- [Reading text]
===

JERUSALEM - U.S. Defense Secretary Lloyd Austin is in Israel Monday, meeting with Israeli officials about Iran. The meeting comes as a power failure at the Iranian nuclear site of Natanz reportedly caused massive damage to Iranian centrifuges. Iranian officials blamed Israel and threatened to avenge the attack.
Israel rarely takes responsibility for attacks like the one in Natanz that Israeli news reports on Monday said could set the Iranian nuclear program back by nine months. But the Israeli army Chief of Staff, Aviv Kochavi, hinted Israel may have been involved.
Kochavi said the Israeli army’s activities in the Middle East "are not hidden from the eyes of the enemy, that they are watching us, they see our capabilities.”
Secretary Austin - the first official from US President Joe Biden’s administration to visit Israel - did not mention Iran directly, saying only that he and Israeli Defense Minister Benny Gantz discussed regional security challenges.
Austin’s visit came as the U.S. looks to restart talks with Iran about reviving the Iran nuclear deal, the JCPOA, after former President Trump pulled out of the agreement in 2018.
Israeli Prime Minister Benjamin Netanyahu has come out strongly against the deal, saying it gives Iran a legal way to acquire a nuclear weapon.
Iran analyst Eldad Shavit says the growing tensions between Israel and Iran might push the Biden administration closer to a new deal with Iran.

===

- [Listed records]
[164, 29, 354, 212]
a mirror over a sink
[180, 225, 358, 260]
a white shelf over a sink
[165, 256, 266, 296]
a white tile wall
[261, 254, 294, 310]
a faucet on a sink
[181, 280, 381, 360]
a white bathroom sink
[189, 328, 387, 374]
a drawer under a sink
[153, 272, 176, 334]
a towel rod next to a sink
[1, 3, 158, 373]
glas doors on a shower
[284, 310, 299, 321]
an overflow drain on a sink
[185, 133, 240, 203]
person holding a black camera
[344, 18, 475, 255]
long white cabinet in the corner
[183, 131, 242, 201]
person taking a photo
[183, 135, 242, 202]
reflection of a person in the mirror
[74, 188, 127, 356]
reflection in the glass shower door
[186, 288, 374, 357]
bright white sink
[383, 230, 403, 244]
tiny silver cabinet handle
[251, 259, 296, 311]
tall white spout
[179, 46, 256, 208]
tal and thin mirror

===

- [Your objective] In the news report about Lloyd Austin's visit to Israel, how long could the Natanz attack set the Iranian nuclear program back, according to Israeli news reports?

- [Written solution] Nine months.